Student E-Mail Policy

1. UCB E-mail

UCB actively encourages the use of email by both staff and students. UCB does not routinely monitor or inspect this without good reason. UCB does however reserve the right to inspect, monitor, or disclose email, when it has a reason to believe that a user has breached the email privileges. Anyone breaching the guidelines may lose access rights and will be subject to UCB’s Disciplinary Procedure.

2. Email User Guidance

Users need to be aware that e-mail is not as secure or as private as may be perceived. Email, due to its very nature, is easily distributed due to the forwarding facilities within the e-mail software. A message sent to one person can quite easily be forwarded to an unlimited number of people or could even be posted onto an electronic bulletin board or ‘List Server’, even though is was only intended be to seen by the original recipient. Even when a user deletes their copy of the email, it may still exist in a backup file, on the recipient's system or elsewhere on the Internet. UCB has no means of protecting against such eventualities.

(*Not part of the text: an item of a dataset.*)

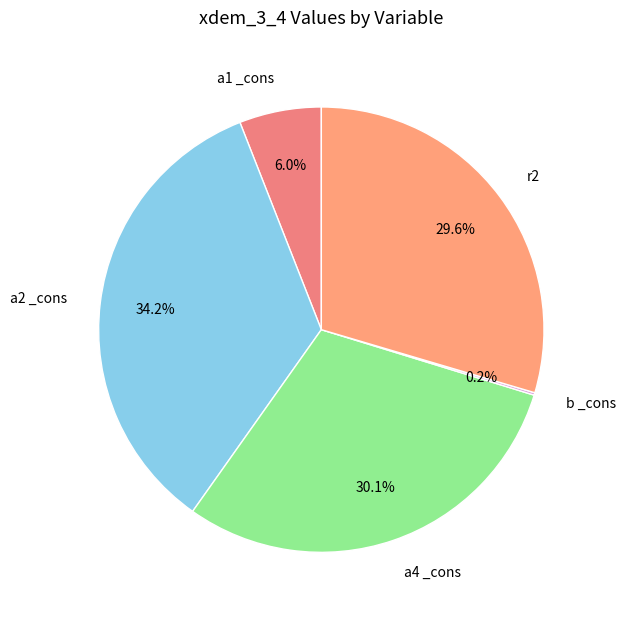

What percentage is NOT represented by a1 _cons?

94.0%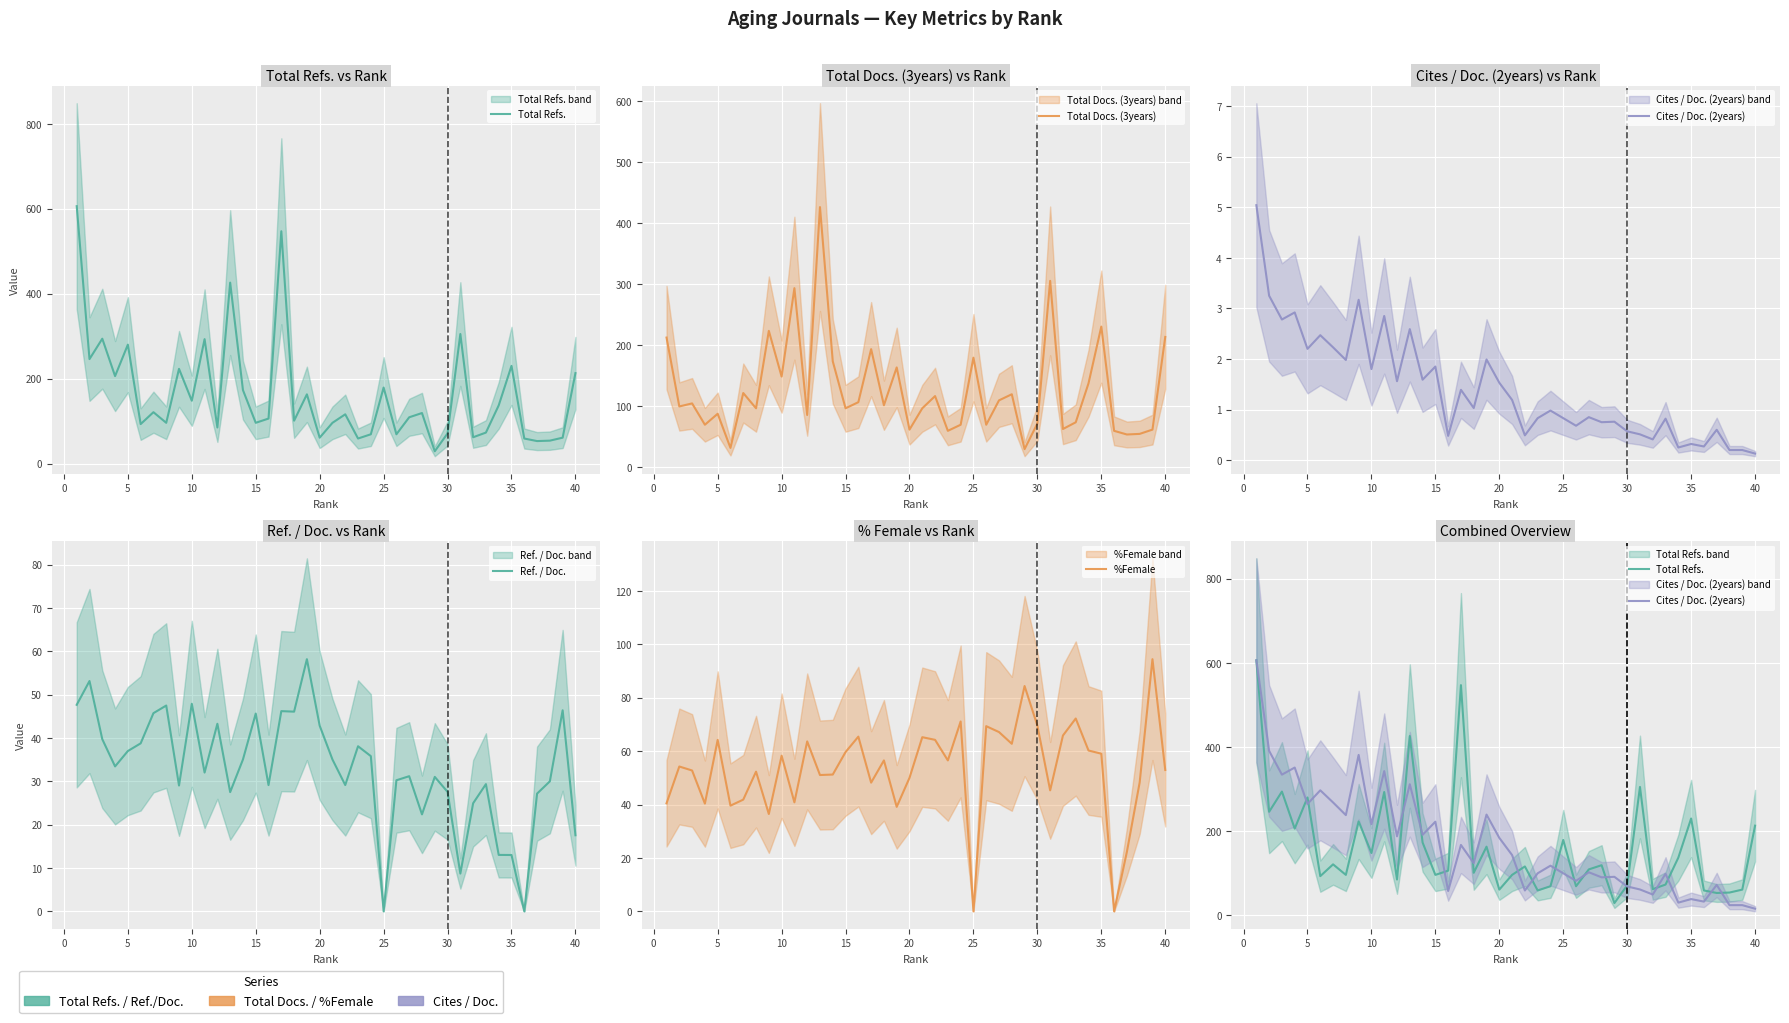

Which series has the largest total across all categories?

Cites / Doc. (2years)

Email created or stored on UCB systems may be subject to disclosure during legal proceedings. UCB will not routinely disclose email without good reason. Users are therefore cautioned against using email to make any statements which they may not wish to be disclosed in the case of a dispute at a later date.

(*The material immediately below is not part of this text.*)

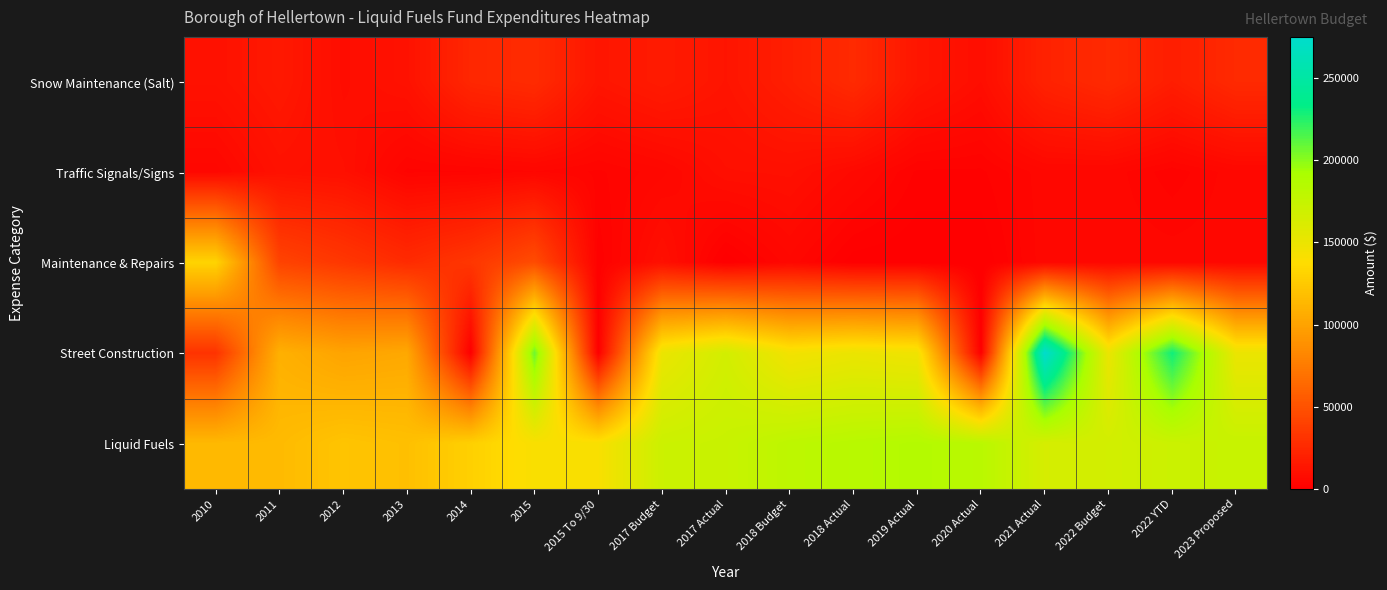

How many series are shown in this chart?

5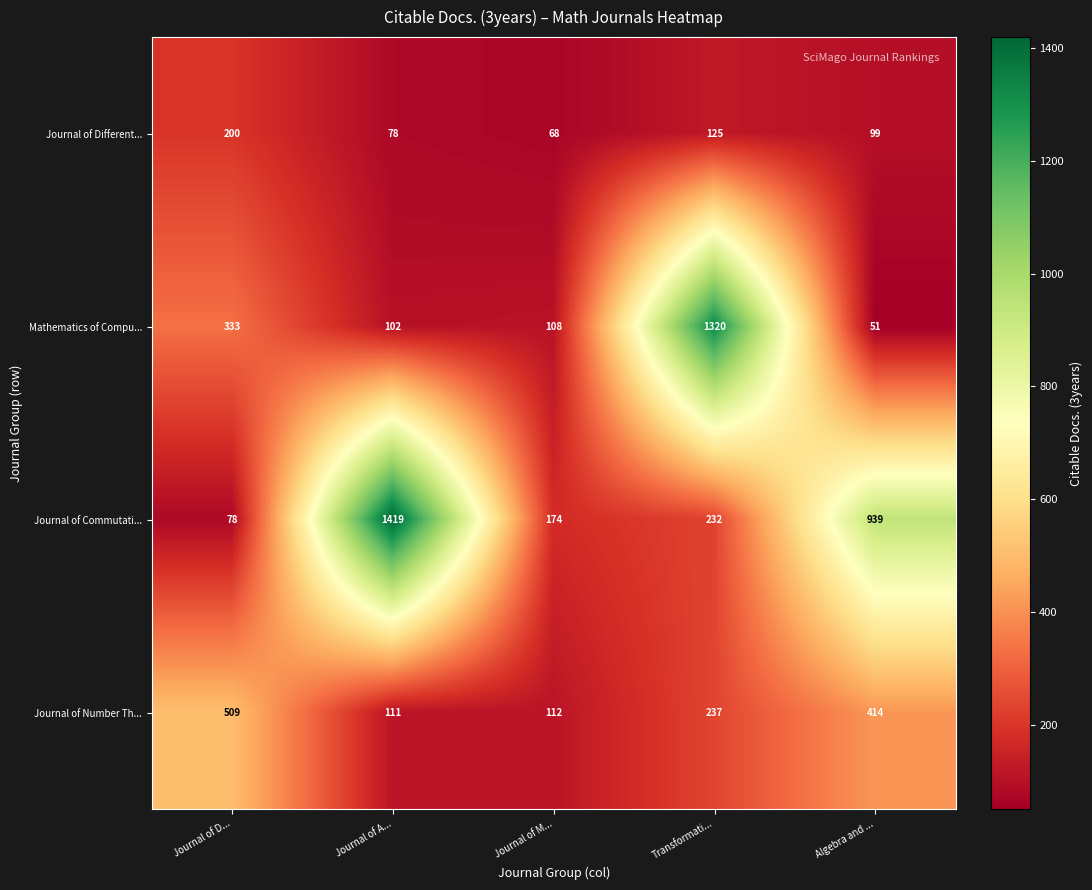

Which label corresponds to the largest value in the chart?

Journal of A...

UCB expects users to use the same personal and professional courtesies and considerations in e-mail as they would in any form of communication. UCB cannot ‘authenticate’ the origin of all email unless it is sent using an authorised email service. UCB requires users not to make any attempt to disguise the origin of their email. Any email that has been forwarded can be modified to hide its source; this again is against UCB policy.

Do Not:

  • Use UCB email for mass, junk or chain e-mailing
  • Read any unsolicited email - delete it without reading it
  • Attach files to email unless you have to, as you can always cut and paste plain text into an email
  • Leave your email address on a website or you could end up receiving junk email
  • Misrepresent individuals or UCB within an email as UCB has no means of protecting against such eventualities.